A second calculation is performed for the energy transfer from the lens to the detector. The layout and mathematics are similar, but the focusing power of the lens is considered in this model.

Our computer model allows us to consider lens surface area, range and angle to the target, transmittance of the lens, reflectance of the lens, target area, incidence angle on the pyroelectric detector, and amount of defocus of the lens element. We can quickly arrange the elements so we use elements from the center of the master lens. The center portion of the lens has the greatest sensitivity. We can also model and identify other factors such as detector or lens tilt that will improve overall sensitivity. Due to the physical layout of a sensor, it is impossible to place each element at its precise focal distance from the pyro. This model allows us to select the focal lengths that will minimize defocus and maximize the overall sensitivity of the lens.

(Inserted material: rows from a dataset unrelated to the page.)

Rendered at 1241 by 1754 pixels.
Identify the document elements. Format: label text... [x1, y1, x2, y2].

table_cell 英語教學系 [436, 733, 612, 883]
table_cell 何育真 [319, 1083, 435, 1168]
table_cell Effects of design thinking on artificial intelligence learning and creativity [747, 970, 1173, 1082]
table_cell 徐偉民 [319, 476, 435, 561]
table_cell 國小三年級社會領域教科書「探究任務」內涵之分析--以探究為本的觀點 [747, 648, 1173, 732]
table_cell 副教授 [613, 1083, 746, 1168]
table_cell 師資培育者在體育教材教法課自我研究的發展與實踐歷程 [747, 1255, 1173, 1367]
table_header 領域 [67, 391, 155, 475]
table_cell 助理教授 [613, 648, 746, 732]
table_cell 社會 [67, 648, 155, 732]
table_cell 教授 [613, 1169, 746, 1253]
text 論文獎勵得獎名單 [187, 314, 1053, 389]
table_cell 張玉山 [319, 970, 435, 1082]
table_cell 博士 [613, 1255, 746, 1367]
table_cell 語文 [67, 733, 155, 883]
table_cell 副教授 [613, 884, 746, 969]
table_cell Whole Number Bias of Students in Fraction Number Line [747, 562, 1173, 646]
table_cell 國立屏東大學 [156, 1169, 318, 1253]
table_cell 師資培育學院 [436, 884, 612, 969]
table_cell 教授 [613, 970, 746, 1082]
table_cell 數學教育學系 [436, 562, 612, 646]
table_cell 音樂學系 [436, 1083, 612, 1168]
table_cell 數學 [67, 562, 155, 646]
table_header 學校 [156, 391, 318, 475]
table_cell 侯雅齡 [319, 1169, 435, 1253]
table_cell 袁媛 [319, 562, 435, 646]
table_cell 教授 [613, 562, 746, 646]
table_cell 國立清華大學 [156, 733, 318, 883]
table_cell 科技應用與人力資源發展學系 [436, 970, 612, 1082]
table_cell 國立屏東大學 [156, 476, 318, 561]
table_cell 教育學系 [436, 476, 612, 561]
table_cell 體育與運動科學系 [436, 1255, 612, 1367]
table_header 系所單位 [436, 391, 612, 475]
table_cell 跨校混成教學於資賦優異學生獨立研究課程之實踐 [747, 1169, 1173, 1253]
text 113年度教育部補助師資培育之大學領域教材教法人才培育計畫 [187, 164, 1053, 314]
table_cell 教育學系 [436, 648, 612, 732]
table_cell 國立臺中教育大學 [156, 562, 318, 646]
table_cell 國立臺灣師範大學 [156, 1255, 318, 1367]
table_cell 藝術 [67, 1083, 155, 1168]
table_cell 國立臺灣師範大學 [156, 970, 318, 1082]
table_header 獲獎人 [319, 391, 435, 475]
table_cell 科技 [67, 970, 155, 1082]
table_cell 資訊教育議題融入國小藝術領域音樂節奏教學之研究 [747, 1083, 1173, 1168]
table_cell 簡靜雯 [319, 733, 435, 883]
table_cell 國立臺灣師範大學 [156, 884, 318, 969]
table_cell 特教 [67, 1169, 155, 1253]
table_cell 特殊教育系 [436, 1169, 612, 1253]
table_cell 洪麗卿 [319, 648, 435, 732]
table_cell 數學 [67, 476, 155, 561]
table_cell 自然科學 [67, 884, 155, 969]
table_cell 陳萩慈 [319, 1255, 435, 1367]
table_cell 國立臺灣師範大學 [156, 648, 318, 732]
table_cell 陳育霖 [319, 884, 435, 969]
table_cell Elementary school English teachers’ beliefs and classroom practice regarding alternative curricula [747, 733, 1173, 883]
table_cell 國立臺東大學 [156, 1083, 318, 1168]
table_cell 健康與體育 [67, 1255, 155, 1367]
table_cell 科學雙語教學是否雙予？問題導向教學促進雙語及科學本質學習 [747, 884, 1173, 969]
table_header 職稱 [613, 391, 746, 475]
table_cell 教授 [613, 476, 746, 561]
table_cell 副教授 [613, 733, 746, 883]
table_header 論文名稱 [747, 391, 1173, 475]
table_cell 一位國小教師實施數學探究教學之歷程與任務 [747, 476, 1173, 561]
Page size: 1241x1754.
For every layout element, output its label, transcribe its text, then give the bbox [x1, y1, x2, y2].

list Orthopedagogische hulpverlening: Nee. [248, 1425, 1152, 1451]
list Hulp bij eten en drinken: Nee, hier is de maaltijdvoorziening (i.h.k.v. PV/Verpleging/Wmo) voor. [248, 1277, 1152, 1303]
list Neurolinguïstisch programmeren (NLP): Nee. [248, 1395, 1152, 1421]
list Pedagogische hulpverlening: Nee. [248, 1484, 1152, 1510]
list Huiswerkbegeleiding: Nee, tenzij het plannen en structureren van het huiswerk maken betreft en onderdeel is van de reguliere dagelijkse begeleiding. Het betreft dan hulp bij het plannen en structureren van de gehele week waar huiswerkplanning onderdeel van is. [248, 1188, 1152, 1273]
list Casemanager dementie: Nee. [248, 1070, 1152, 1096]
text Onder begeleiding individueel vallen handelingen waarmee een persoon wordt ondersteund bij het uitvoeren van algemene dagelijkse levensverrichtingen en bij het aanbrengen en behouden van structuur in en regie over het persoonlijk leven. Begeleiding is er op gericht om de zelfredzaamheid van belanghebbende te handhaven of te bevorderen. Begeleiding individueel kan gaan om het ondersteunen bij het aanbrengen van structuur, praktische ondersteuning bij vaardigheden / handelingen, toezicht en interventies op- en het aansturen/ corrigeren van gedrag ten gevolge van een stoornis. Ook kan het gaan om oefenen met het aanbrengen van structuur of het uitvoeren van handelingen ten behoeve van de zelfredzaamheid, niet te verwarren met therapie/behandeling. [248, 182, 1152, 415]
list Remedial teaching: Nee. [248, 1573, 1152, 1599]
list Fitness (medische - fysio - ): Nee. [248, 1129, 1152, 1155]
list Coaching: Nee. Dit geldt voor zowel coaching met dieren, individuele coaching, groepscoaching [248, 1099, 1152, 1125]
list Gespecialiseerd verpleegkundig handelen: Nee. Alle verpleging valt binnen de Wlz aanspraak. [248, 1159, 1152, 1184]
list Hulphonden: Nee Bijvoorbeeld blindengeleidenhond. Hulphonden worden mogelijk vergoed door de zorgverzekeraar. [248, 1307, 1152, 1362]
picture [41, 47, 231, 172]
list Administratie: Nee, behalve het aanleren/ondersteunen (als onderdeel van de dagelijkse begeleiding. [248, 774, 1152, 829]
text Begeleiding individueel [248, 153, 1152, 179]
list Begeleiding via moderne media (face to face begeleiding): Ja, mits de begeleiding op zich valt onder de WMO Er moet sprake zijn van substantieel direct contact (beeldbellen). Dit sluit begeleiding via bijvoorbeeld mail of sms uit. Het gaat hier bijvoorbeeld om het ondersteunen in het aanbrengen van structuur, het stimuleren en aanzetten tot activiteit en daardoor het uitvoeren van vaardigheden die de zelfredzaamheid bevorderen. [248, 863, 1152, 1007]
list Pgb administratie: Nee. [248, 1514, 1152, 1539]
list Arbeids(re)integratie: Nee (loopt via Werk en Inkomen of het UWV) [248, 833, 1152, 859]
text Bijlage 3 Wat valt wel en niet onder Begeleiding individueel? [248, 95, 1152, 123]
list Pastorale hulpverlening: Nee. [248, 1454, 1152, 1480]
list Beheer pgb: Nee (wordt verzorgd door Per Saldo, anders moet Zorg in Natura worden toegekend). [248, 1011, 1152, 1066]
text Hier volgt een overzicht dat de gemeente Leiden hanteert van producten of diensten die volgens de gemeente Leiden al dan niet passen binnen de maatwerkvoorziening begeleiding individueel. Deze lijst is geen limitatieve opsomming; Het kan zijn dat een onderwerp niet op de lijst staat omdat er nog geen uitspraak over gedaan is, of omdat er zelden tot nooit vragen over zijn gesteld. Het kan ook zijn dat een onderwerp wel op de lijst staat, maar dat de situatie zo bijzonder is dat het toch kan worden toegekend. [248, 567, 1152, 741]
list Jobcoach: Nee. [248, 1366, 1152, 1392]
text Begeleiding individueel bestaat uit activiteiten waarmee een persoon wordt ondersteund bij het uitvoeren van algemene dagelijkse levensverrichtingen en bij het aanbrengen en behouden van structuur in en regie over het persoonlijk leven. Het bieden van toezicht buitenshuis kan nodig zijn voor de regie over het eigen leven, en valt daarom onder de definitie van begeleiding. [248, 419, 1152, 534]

Third Design Step– Balanced Sensitivity

The end goal of our design cycle is balanced sensitivity. Once we have identified the features that will provide maximum sensitivity, we begin optimizing the lens to provide balanced sensitivity. We can make adjustments to the lens to balance the sensitivities between elements. The easiest change is to vary the size of the elements. This lets us compensate for reduced sensitivity due to range or angle by increasing the surface area of the element. We can adjust the detector tilt to compensate for the weakest set of zones.

Considering all these factors allows us to balance the sensitivity of each element. The numbers below are for the lens element in the array. The graphs show the performance of each factor in the design. These factors can be traced to the radiation transfer equation discussed earlier.

The drawings below show a lens that is in production, the W-23. The long range elements have larger areas due to the decreased energy available from a distant target (high R12). The outer elements are larger to account for reflectance and transmission losses at extreme angles. The short range elements are larger to compensate for the thin detection zones that cover only a small portion of the target.

11 x Long Range Zones

6 x Mid Range Zones

3 x Short Range Zones

The chart below shows the relative sensitivity of each element.

Conclusion

Before the lens enters production Infra-ótica builds a prototype and subjects the lens to a battery of tests.

 

· Each element is tested for sensitivity.

· Walk test, to confirm detection in two to three steps, and no holes in the detection pattern.

· Compatibility with a variety of sensors available on the market.